On seventeenth, he had gone to Jodhpur to offer his condolences to Shri Rewachand Mulchandani, who was President of Bharatiya Sindhu Sabha. He wrote a letter to me relating his visit to Jodhpur. I received that letter on 29th October after my return from Pondicherry mourning his own death.

He had very healthy habits with regard to his eating and daily morning walk. He used to have his regular medical check ups. His daily breakfast comprised one Banana, a cup of tea and a thick wheat pancake (Koki). Sweet yogurt was also
consumed by him at all mealtime. Habit of drinking plenty of water indeed kept him

The whole night in RAJ NIVAS, pondering over his life events I slept and got up early to catch my plane from Chennai Airport. At 9 we took off from Chennai to Bombay. Behind the secret of Kewal’s success in life was the philosophy and working systems of RSS. In this way he moulded his thinking life style and travelled on the path of Sacrifice and Service. Simple minded, he worked hard with devotion and eked out his livelihood through his literary and journalistic activities.
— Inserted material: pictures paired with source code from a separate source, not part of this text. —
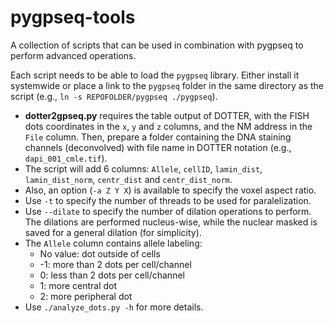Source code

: pygpseq-tools
=============

A collection of scripts that can be used in combination with pygpseq to perform advanced operations.

Each script needs to be able to load the `pygpseq` library. Either install it systemwide or place a link to the `pygpseq` folder in the same directory as the script (e.g., `ln -s REPOFOLDER/pygpseq ./pygpseq`).

* **dotter2gpseq.py** requires the table output of DOTTER, with the FISH dots coordinates in the `x`, `y` and `z` columns, and the NM address in the `File` column. Then, prepare a folder containing the DNA staining channels (deconvolved) with file name in DOTTER notation (e.g., `dapi_001_cmle.tif`).
* The script will add 6 columns: `Allele`, `cellID`, `lamin_dist`, `lamin_dist_norm`, `centr_dist` and `centr_dist_norm`.
* Also, an option (`-a Z Y X`) is available to specify the voxel aspect ratio. 
* Use `-t` to specify the number of threads to be used for paralelization.
* Use `--dilate` to specify the number of dilation operations to perform. The dilations are performed nucleus-wise, while the nuclear masked is saved for a general dilation (for simplicity).
* The `Allele` column contains allele labeling:
    - No value: dot outside of cells
    - -1: more than 2 dots per cell/channel
    - 0: less than 2 dots per cell/channel
    - 1: more central dot
    - 2: more peripheral dot
* Use `./analyze_dots.py -h` for more details.
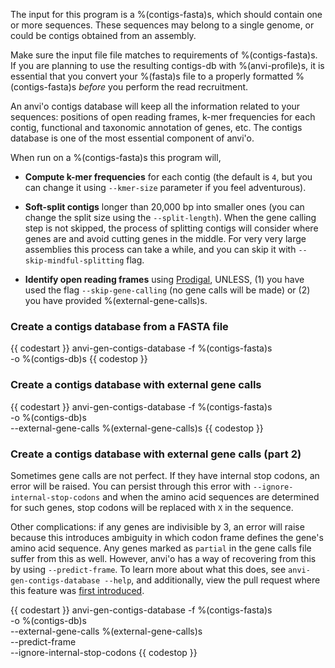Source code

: The input for this program is a %(contigs-fasta)s, which should contain one or more sequences. These sequences may belong to a single genome, or could be contigs obtained from an assembly.

Make sure the input file file matches to requirements of %(contigs-fasta)s. If you are planning to use the resulting contigs-db with %(anvi-profile)s, it is essential that you convert your %(fasta)s file to a properly formatted %(contigs-fasta)s *before* you perform the read recruitment.

An anvi'o contigs database will keep all the information related to your sequences: positions of open reading frames, k-mer frequencies for each contig, functional and taxonomic annotation of genes, etc. The contigs database is one of the most essential component of anvi'o.

When run on a %(contigs-fasta)s this program will,

* **Compute k-mer frequencies** for each contig (the default is `4`, but you can change it using `--kmer-size` parameter if you feel adventurous).

* **Soft-split contigs** longer than 20,000 bp into smaller ones (you can change the split size using the `--split-length`). When the gene calling step is not skipped, the process of splitting contigs will consider where genes are and avoid cutting genes in the middle. For very very large assemblies this process can take a while, and you can skip it with `--skip-mindful-splitting` flag.

* **Identify open reading frames** using [Prodigal](http://prodigal.ornl.gov/), UNLESS, (1) you have used the flag `--skip-gene-calling` (no gene calls will be made) or (2) you have provided %(external-gene-calls)s.


### Create a contigs database from a FASTA file

{{ codestart }}
anvi-gen-contigs-database -f %(contigs-fasta)s \
                          -o %(contigs-db)s
{{ codestop }}

### Create a contigs database with external gene calls

{{ codestart }}
anvi-gen-contigs-database -f %(contigs-fasta)s \
                          -o %(contigs-db)s \
                          --external-gene-calls %(external-gene-calls)s
{{ codestop }}

### Create a contigs database with external gene calls (part 2)

Sometimes gene calls are not perfect. If they have internal stop codons, an error will be raised. You can persist through this error with `--ignore-internal-stop-codons` and when the amino acid sequences are determined for such genes, stop codons will be replaced with `X` in the sequence.

Other complications: if any genes are indivisible by 3, an error will raise because this introduces ambiguity in which codon frame defines the gene's amino acid sequence. Any genes marked as `partial` in the gene calls file suffer from this as well. However, anvi'o has a way of recovering from this by using `--predict-frame`. To learn more about what this does, see `anvi-gen-contigs-database --help`, and additionally, view the pull request where this feature was [first introduced](https://github.com/merenlab/anvio/pull/1428).

{{ codestart }}
anvi-gen-contigs-database -f %(contigs-fasta)s \
                          -o %(contigs-db)s \
                          --external-gene-calls %(external-gene-calls)s \
                          --predict-frame \
                          --ignore-internal-stop-codons
{{ codestop }}
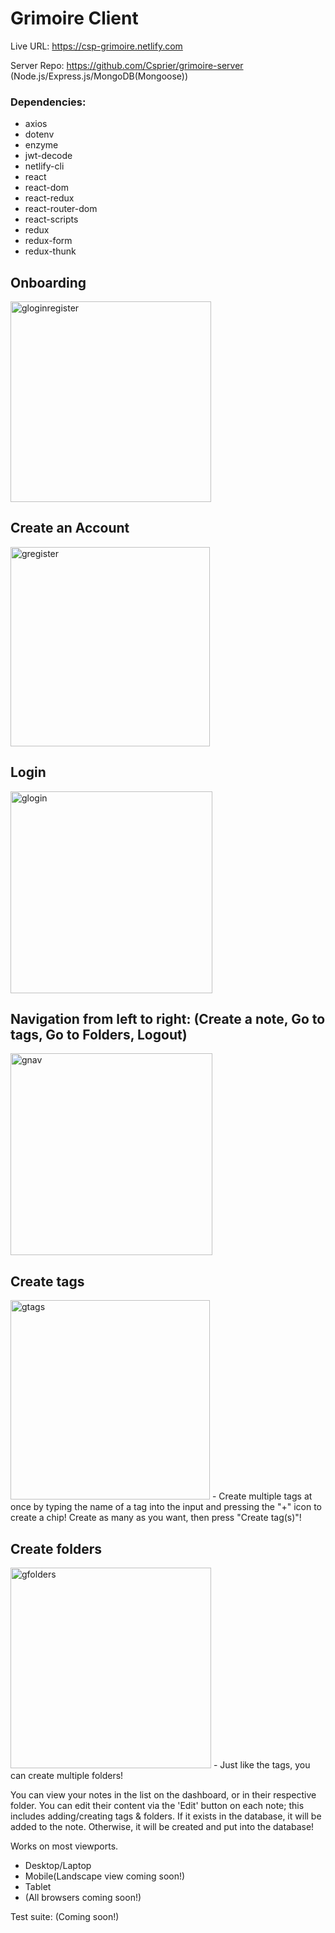 # Grimoire Client

Live URL: https://csp-grimoire.netlify.com

Server Repo: https://github.com/Csprier/grimoire-server (Node.js/Express.js/MongoDB(Mongoose))

### Dependencies:
- axios
- dotenv
- enzyme
- jwt-decode
- netlify-cli
- react
- react-dom
- react-redux
- react-router-dom
- react-scripts
- redux
- redux-form
- redux-thunk

## Onboarding
<img width="321" alt="gloginregister" src="https://user-images.githubusercontent.com/26131912/62433838-0ef1f180-b704-11e9-93c0-e563e28cbd8b.png">

## Create an Account
<img width="319" alt="gregister" src="https://user-images.githubusercontent.com/26131912/62433851-203afe00-b704-11e9-97de-5d178cd7b40c.png">

## Login
<img width="323" alt="glogin" src="https://user-images.githubusercontent.com/26131912/62433859-27620c00-b704-11e9-8918-da0b61fb094f.png">

## Navigation from left to right: (Create a note, Go to tags, Go to Folders, Logout)
<img width="323" alt="gnav" src="https://user-images.githubusercontent.com/26131912/62433863-30eb7400-b704-11e9-83a1-7a2f99fe69ff.png">

## Create tags
<img width="319" alt="gtags" src="https://user-images.githubusercontent.com/26131912/62433873-3f399000-b704-11e9-9042-0764b6d2e5ea.png">
- Create multiple tags at once by typing the name of a tag into the input and pressing the "+" icon to create a chip! Create as many as you want, then press "Create tag(s)"!

## Create folders
<img width="321" alt="gfolders" src="https://user-images.githubusercontent.com/26131912/62433904-63956c80-b704-11e9-9c5e-7c297730bb69.png">
- Just like the tags, you can create multiple folders!



You can view your notes in the list on the dashboard, or in their respective folder.
You can edit their content via the 'Edit' button on each note; this includes adding/creating tags & folders. If it exists in the database, it will be added to the note. Otherwise, it will be created and put into the database!

Works on most viewports. 
- Desktop/Laptop
- Mobile(Landscape view coming soon!)
- Tablet
- (All browsers coming soon!)

Test suite: (Coming soon!)
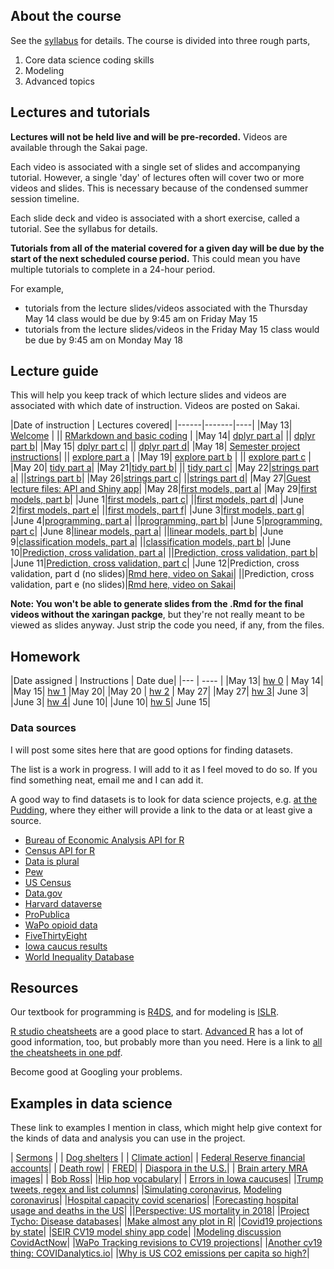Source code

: 
## About the course
See the [syllabus](syllabus_stor320_su1.pdf) for details. The course is divided into three rough parts,

1. Core data science coding skills
2. Modeling
3. Advanced topics


## Lectures and tutorials

**Lectures will not be held live and will be pre-recorded.** Videos are available through the Sakai page.

Each video is associated with a single set of slides and accompanying tutorial. However, a single 'day' of lectures often will cover two or more videos and slides. This is necessary because of the condensed summer session timeline.

Each slide deck and video is associated with a short exercise, called a tutorial. See the syllabus for details.

**Tutorials from all of the material covered for a given day will be due by the start of the next scheduled course period.** This could mean you have multiple tutorials to complete in a 24-hour period.

For example, 

- tutorials from the lecture slides/videos associated with the Thursday May 14 class would be due by 9:45 am on Friday May 15
- tutorials from the lecture slides/videos in the Friday May 15 class would be due by 9:45 am on Monday May 18

## Lecture guide
This will help you keep track of which lecture slides and videos are associated with which date of instruction. Videos are posted on Sakai.

|Date of instruction | Lectures covered|
|------|-------|----|
|May 13| [Welcome](slides_welcome.html) |
|| [RMarkdown and basic coding](slides_workflow.html) |
|May 14| [dplyr part a](slides_dplyr_parta.html)|
|| [dplyr part b](slides_dplyr_partb.html)|
|May 15| [dplyr part c](slides_dplyr_partc.html)|
|| [dplyr part d](slides_dplyr_partd.html)|
|May 18| [Semester project instructions](slides_project.html)|
|| [explore part a](slides_EDA_pta.html) |
|May 19| [explore part b](slides_EDA_ptb.html) | 
|| [explore part c](slides_EDA_ptc.html) | 
|May 20| [tidy part a](slides_tidyrel_pta.html)|
|May 21|[tidy part b](slides_tidyrel_ptb.html)|
|| [tidy part c](slides_tidyrel_ptc.html)|
|May 22|[strings part a](slides_strings_pta.html)|
||[strings part b](slides_strings_ptb.html)|
|May 26|[strings part c](slides_strings_ptc.html)|
||[strings part d](slides_strings_ptd.html)|
|May 27|[Guest lecture files: API and Shiny app](https://github.com/ldjack5/teaching?files=1)|
|May 28|[first models, part a](slides_firstmodels_pta.html)|
|May 29|[first models, part b](slides_firstmodels_ptb.html)|
|June 1|[first models, part c](slides_firstmodels_ptc.html)|
||[first models, part d](slides_firstmodels_ptd.html)|
|June 2|[first models, part e](slides_firstmodels_pte.html)|
||[first models, part f](slides_firstmodels_ptf.html)|
|June 3|[first models, part g](slides_firstmodels_ptg.html)|
|June 4|[programming, part a](slides_programming_pta.html)|
||[programming, part b](slides_programming_ptb.html)|
|June 5|[programming, part c](slides_programming_ptc.html)|
|June 8|[linear models, part a](slides_linear_pta.html)|
||[linear models, part b](slides_linear_ptb.html)|
|June 9|[classification models, part a](slides_classification_pta.html)|
||[classification models, part b](slides_classification_ptb.html)|
|June 10|[Prediction, cross validation, part a](slides_predval_pta.html)|
||[Prediction, cross validation, part b](slides_predval_ptb.html)|
|June 11|[Prediction, cross validation, part c](slides_predval_ptc.html)|
|June 12|Prediction, cross validation, part d (no slides)|[Rmd here, video on Sakai](slides_predval_ptd.Rmd)|
||Prediction, cross validation, part e (no slides)|[Rmd here, video on Sakai](slides_predval_pte.Rmd)|

**Note: You won't be able to generate slides from the .Rmd for the final videos without the xaringan packge**, but they're not really meant to be viewed as slides anyway. Just strip the code you need, if any, from the files.

## Homework

|Date assigned | Instructions | Date due|
|--- | ---- |
|May 13| [hw 0](hw0.html) | May 14|
|May 15| [hw 1](hw1.Rmd) |May 20|
|May 20 | [hw 2](hw3.Rmd) | May 27|
|May 27| [hw 3](hw4.Rmd)| June 3|
|June 3| [hw 4](hw5.Rmd)| June 10|
|June 10| [hw 5](hw6.Rmd)| June 15|


### Data sources
I will post some sites here that are good options for finding datasets. 

The list is a work in progress. I will add to it as I feel moved to do so. If you find something neat, email me and I can add it. 

A good way to find datasets is to look for data science projects, e.g. [at the Pudding](pudding.cool), where they either will provide a link to the data or at least give a source.

- [Bureau of Economic Analysis API for R](https://github.com/us-bea/bea.R)
- [Census API for R](https://cran.r-project.org/web/packages/censusapi/vignettes/getting-started.html)
- [Data is plural](https://tinyletter.com/data-is-plural/archive)
- [Pew](https://www.pewresearch.org/download-datasets/)
- [US Census](https://www.census.gov/data/data-tools.html)
- [Data.gov](https://www.data.gov/)
- [Harvard dataverse](https://dataverse.harvard.edu/)
- [ProPublica](https://www.propublica.org/datastore/)
- [WaPo opioid data](https://www.washingtonpost.com/graphics/2019/investigations/dea-pain-pill-database/)
- [FiveThirtyEight](https://data.fivethirtyeight.com/)
- [Iowa caucus results](https://results.thecaucuses.org/)
- [World Inequality Database](https://wid.world/)




## Resources

Our textbook for programming is [R4DS](https://r4ds.had.co.nz/), and for modeling is [ISLR](http://faculty.marshall.usc.edu/gareth-james/ISL/).

[R studio cheatsheets](https://rstudio.com/resources/cheatsheets/) are a good place to start. [Advanced R](https://adv-r.hadley.nz/) has a lot of good information, too, but probably more than you need. Here is a link to [all the cheatsheets in one pdf](https://rstudio.com/wp-content/uploads/2019/01/Cheatsheets_2019.pdf).

Become good at Googling your problems.

## Examples in data science
These link to examples I mention in class, which might help give context for the kinds of data and analysis you can use in the project.


| [Sermons](https://www.pewforum.org/2019/12/16/the-digital-pulpit-a-nationwide-analysis-of-online-sermons/) |
| [Dog shelters](https://pudding.cool/2019/10/shelters/) |
| [Climate action](https://climateactiontracker.org/data-portal/?mode=countries)|
| [Federal Reserve financial accounts](https://www.federalreserve.gov/releases/Z1/)|
| [Death row](https://theintercept.com/series/the-condemned/)|
| [FRED](https://fred.stlouisfed.org/)|
| [Diaspora in the U.S.](https://pudding.cool/2020/01/diaspora/)|
| [Brain artery MRA images](https://www.insight-journal.org/midas/community/view/21)|
| [Bob Ross](https://fivethirtyeight.com/features/a-statistical-analysis-of-the-work-of-bob-ross/)|
|[Hip hop vocabulary](https://pudding.cool/projects/vocabulary/index.html)|
| [Errors in Iowa caucuses](https://www.washingtonpost.com/politics/2020/02/10/iowa-democratic-party-responds-ongoing-errors-caucus-results-with-shrug/?arc404=true#click=https://t.co/sfBhMwFIVq)|
|[Trump tweets, regex and list columns](https://jennybc.github.io/purrr-tutorial/ls13_list-columns.html#regex_and_trump_tweets)|
|[Simulating coronavirus](https://www.washingtonpost.com/graphics/2020/health/coronavirus-how-epidemics-spread-and-end/?itid=hp_hp-visual-stories-desktop_no-name%3Ahomepage%2Fstory-ans), [Modeling coronavirus](https://art-bd.shinyapps.io/nCov_control/)|
|[Hospital capacity covid scenarios](https://projects.propublica.org/graphics/covid-hospitals)|
|[Forecasting hospital usage and deaths in the US](http://www.healthdata.org/research-article/forecasting-covid-19-impact-hospital-bed-days-icu-days-ventilator-days-and-deaths)|
||[Perspective: US mortality in 2018](https://www.cdc.gov/nchs/nvss/deaths.htm)|
|[Project Tycho: Disease databases](https://www.tycho.pitt.edu/featured-works/)|
|[Make almost any plot in R](https://simplystatistics.org/2019/08/28/you-can-replicate-almost-any-plot-with-ggplot2/)|
|[Covid19 projections by state](http://covid19.healthdata.org/)|
|[SEIR CV19 model shiny app code](https://github.com/alsnhll/SEIR_COVID19)|
|[Modeling discussion CovidActNow](https://blog.covidactnow.org/dr-nirav-shah-discusses-covid-act-now-model/)|
|[WaPo Tracking revisions to CV19 projections](https://www.washingtonpost.com/politics/2020/04/14/how-mortality-predictions-leading-coronavirus-model-dropped-over-time/)|
|[Another cv19 thing: COVIDanalytics.io](https://www.covidanalytics.io/)|
|[Why is US CO2 emissions per capita so high?](https://arstechnica.com/science/2020/04/americans-have-texas-sized-carbon-footprints-heres-why/)|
He had no attachment for plenty and no attraction for worldly possessions. He stood out as an outstanding thinker, politician, journalist and a Swayam Sewak.

He had a princely personality, a humanitarian and patriotic outlook. He was one among country’s venerable personalities. Adored by thousands, his integrity honesty, intellectual insight left a deep impression on the Society.

Rare are such persons who earn the esteem for their character. Amongst various awards, he merited the award of “Sarva Shreshtha Swayam Sevak”. This award, he cherished in his life as one of the priceless and most satisfying honour. He preserved this award as most dear and a token of high esteem about his life. My humble prayer as my only offering to God, for a straight forward clean in dealings Kewal would be to say “Oh lord Kewal has returned to his Kaivalyadham” without taking a blot of shame on his human birth.

Oh God may we pray that you return this priceless Kewal to us in Sindhi Society of mother India. We need such Godly and precious souls back with us.